Insight #8. Do not be reclusive about your failures
A good web studio has roughly 5% of clients, with whom it just didn’t work out. If you think that you’ve pleased absolutely everyone, you might want to take off the pink glasses. Out of 350 projects, we had 10–15 that we were unable to complete due to a variety of reasons.
Such downturns are not something you should hide. They are essential for learning what you can and cannot do, and which clients are and are not comfortable for you to deal with. During my initial meeting with clients, I do not only talk about my successes but mention the failures, too. For a client, it’s much easier to work with a company which acknowledges that something might not work out and guarantees the down payment refund, than the company who plays the unerring and then fails to complete the task.
So do not be afraid to expose your failures. To your client, it would mean that you are not allowing to repeat them in their project.
Insight #9. Learn to stay ahead of the trends
10 years ago, Flash was a big thing, and we were among the first studios to embrace this technology and utilize it in our works. 5 years ago, HTML5 began to take over, and we knew when to switch to it, too.
When you are exploring something new and learn how to use it before everyone else does, it gives your team the competitive advantage, and your client — a website that stays up-to-date for longer.
For example, in 2010 we started to force the implementation of the toast menu in every project we could.
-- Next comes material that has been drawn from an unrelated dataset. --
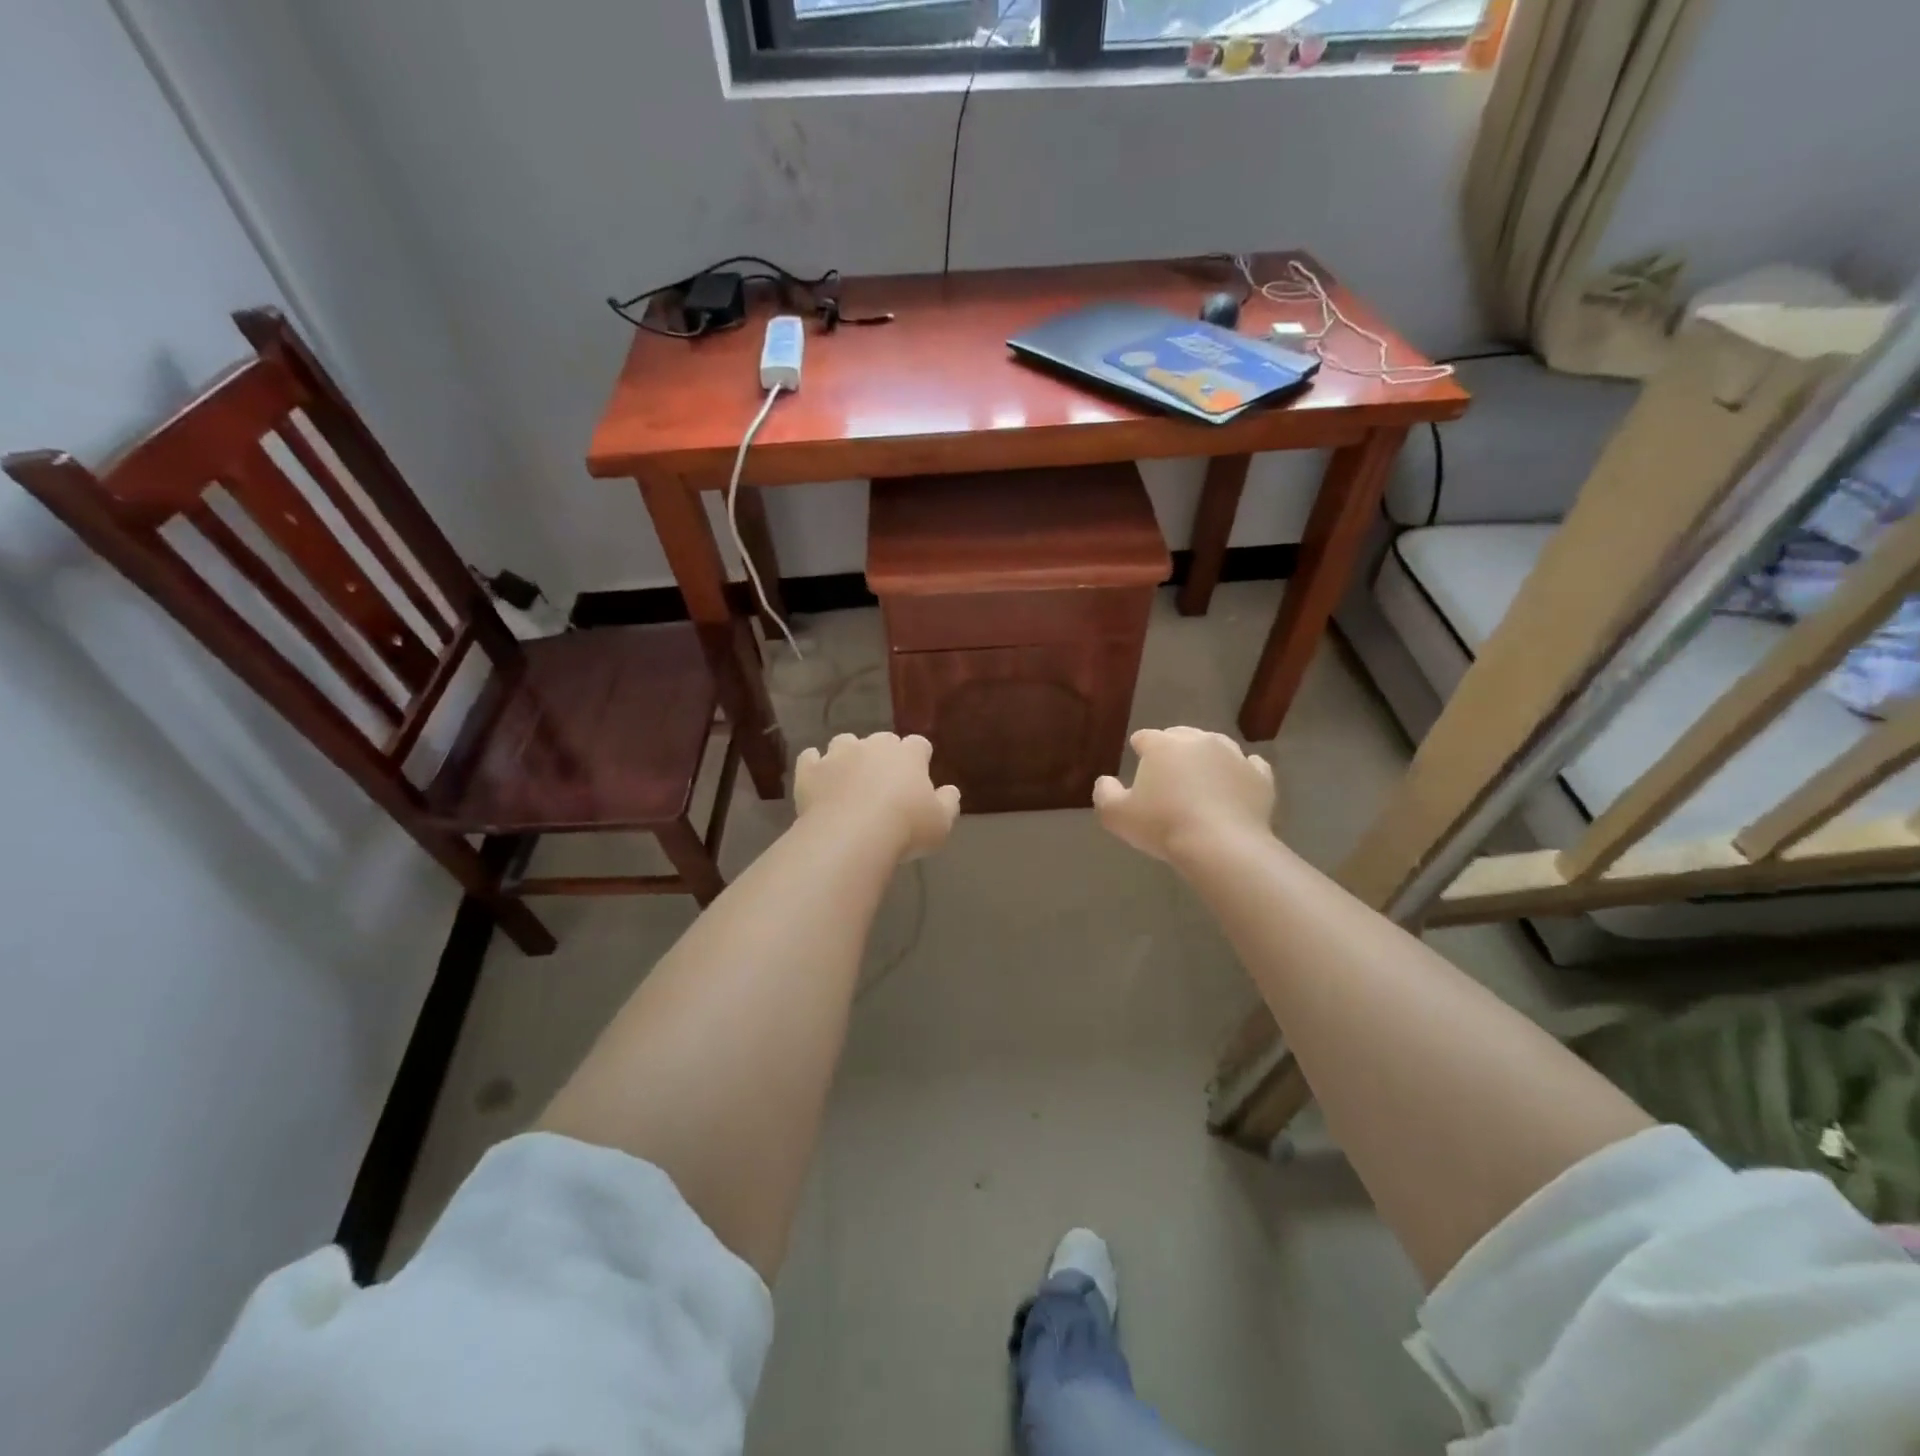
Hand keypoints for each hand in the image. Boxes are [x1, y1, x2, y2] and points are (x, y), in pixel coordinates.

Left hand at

For the clients, it was an outrage — no one was willing to settle for such a confusing design element. However, in a couple of years, the toast menu had become the UX axiom, and the clients who trusted our judgement back then found out that their websites continued to look modern even 6 years later.
So if you want your studio to have a persistent market leverage, do not be shy to push for solutions that are likely to become the next big thing. The ‘web of the future’ designs may look a little strange to your clients now but will benefit them tremendously during the next few years.
Insight #10. Do not be afraid to expand
Obviously, managing a team of 10 is a lot easier than the team of 50. But the synergetic expertise effect of 50 people will let you cope with projects, which 10 would never be capable of doing.
Some studios reach the number of 10 employees and then just stop growing. While it may be comfortable to function as a nice little family business, that way you will be limited in both volume and quality of your projects.
If you are ambitious to create the world-class websites, and (or) gradually become a developer of your own products, be ready to deal with challenges of the growing staff. This step is painful, it will require forging a corporate superstructure rather than managing everyone manually, and often results in temporary cash flow shortage.
However, having learned how to scale once, all future thresholds will become much easier. Growing from 50 to 150, and from that to 500+ will turn into a familiar drill, and will open horizons (and profits) that the team of 10 could never have dreamt of.
I hope my tips for web development will help you to avoid some underwater rocks. Feel free to comment and share your own experience!